Plasmalogen-based therapeutic strategy for the treatment of Hereditary Spastic Paraplegia

Hereditary Spastic Paraplegias (HSPs) are inherited neurologic disorders characterized by high genetic heterogeneity. Nevertheless, alterations in morphology or distribution of the endoplasmic reticulum (ER) appears to be a critical pathogenic factor. Recently, a novel mutation in EPT1 gene, encoding a crucial enzyme in the biosynthesis of plasmalogens (PLs), was identified in HSP patients. PLs are ether phospholipids abundant in ER membranes. Ethanolamine-based PLs (PE-PLs) are enriched in nervous system membranes, constituting up to 85 mol% of total phosphatidylethanolamine (PE) species and up to 30 mol% of total phospholipids in mammalian brains. Notably, PLs amount was found decreased in several neurological diseases, suggesting that PLs could play a role in neuronal membranes welfare.

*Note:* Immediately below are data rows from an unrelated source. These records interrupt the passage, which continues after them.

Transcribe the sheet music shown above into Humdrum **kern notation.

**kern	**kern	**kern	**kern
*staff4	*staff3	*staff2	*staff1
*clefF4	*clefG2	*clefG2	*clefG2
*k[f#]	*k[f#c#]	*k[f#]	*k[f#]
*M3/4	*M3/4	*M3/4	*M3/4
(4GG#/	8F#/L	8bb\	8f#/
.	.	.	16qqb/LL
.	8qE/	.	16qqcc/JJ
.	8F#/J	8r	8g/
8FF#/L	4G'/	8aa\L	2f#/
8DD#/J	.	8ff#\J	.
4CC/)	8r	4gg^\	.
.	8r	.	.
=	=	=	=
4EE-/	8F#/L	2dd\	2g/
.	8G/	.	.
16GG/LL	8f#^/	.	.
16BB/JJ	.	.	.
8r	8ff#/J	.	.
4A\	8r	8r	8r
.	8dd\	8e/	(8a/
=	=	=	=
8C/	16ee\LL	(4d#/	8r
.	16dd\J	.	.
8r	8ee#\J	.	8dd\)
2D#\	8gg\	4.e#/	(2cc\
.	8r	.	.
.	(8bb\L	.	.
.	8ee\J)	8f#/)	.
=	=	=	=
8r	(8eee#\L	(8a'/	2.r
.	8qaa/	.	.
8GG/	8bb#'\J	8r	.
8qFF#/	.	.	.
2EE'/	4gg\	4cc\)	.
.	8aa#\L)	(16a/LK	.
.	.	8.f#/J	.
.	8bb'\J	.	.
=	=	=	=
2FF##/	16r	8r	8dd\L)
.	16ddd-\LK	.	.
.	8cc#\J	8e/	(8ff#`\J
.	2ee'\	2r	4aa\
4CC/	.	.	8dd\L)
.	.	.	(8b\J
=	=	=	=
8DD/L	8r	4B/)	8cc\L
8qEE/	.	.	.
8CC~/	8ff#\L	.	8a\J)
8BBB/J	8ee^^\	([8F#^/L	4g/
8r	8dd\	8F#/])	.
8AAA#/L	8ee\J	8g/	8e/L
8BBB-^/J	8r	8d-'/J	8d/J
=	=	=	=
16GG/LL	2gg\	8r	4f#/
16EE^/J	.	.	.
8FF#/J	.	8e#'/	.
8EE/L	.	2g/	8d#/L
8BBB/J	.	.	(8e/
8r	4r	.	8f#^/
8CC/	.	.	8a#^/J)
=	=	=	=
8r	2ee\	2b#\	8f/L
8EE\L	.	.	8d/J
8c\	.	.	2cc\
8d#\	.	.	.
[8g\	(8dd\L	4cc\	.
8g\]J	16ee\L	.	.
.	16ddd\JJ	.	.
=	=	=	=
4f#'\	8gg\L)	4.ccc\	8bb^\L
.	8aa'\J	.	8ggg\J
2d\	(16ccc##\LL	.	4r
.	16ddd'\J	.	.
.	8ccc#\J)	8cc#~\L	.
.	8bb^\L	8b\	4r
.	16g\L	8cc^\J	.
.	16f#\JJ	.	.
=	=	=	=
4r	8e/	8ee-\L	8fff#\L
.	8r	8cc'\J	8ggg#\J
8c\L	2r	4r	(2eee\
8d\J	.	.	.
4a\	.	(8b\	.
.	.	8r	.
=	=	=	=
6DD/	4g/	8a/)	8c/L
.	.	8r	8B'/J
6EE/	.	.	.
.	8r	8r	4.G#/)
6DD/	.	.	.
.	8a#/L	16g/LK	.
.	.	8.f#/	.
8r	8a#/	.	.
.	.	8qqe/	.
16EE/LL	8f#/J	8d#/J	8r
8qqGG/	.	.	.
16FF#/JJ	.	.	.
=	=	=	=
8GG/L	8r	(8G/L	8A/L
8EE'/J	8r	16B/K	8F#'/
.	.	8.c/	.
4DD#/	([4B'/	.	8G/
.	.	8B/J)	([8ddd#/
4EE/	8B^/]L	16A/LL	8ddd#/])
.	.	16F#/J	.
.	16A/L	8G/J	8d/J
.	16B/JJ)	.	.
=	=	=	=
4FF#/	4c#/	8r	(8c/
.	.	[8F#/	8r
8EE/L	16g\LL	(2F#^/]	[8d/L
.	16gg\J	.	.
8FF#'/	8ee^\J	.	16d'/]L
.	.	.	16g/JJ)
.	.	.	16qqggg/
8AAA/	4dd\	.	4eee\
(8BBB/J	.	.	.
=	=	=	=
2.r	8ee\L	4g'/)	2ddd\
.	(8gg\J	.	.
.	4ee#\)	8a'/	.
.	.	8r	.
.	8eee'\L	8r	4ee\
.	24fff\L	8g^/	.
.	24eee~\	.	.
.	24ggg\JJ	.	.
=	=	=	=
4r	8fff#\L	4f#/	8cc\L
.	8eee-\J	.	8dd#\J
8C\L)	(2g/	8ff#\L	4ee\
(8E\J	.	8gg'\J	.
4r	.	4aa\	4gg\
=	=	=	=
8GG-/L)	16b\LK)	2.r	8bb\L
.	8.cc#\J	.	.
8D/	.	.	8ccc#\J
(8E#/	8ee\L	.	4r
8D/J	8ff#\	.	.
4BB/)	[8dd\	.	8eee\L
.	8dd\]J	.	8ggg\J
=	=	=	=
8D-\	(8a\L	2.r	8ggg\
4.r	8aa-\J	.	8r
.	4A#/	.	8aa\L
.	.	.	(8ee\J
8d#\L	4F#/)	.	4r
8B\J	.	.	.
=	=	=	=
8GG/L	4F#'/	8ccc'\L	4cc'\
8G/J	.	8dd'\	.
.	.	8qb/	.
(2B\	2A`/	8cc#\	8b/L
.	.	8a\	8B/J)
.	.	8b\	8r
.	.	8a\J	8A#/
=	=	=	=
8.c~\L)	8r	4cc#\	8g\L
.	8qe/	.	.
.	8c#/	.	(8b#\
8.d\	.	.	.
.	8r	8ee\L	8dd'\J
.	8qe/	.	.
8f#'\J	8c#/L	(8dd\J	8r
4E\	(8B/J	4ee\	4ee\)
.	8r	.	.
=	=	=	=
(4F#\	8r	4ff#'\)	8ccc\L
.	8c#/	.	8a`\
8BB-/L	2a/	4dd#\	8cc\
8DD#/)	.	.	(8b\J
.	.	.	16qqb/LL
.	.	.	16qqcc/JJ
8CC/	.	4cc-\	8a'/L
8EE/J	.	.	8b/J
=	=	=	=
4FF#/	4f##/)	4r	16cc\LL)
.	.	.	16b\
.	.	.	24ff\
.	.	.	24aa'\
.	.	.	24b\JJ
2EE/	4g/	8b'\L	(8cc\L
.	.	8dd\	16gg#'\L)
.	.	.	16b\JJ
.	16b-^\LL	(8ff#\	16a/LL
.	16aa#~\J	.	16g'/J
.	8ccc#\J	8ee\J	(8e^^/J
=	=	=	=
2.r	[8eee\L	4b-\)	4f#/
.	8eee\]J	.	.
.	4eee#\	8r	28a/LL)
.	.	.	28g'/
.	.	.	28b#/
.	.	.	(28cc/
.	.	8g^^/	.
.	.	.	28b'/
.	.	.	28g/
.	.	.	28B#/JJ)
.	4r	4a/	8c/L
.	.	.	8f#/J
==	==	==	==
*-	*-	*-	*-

PE-PLs are suggested to promote the formation of inverted hexagonal phases, thus facilitating membrane fusion events, however, the sub-molecular details behind the above properties are not fully understood. By exploiting in vitro, in situ and in vivo (Drosophila melanogaster) HSP models, we aim at identifying a potential role for PLs in the remodeling of ER membranes in neurons. Our hypothesis is that manipulating ER membrane lipid composition in a way that favors membrane dynamics, we could rescue HSP-related ER morphology defects. The validated approach could prove a new therapeutic option for HSPs and potentially for other neurodegenerative diseases involving phospholipids-related membrane impairment.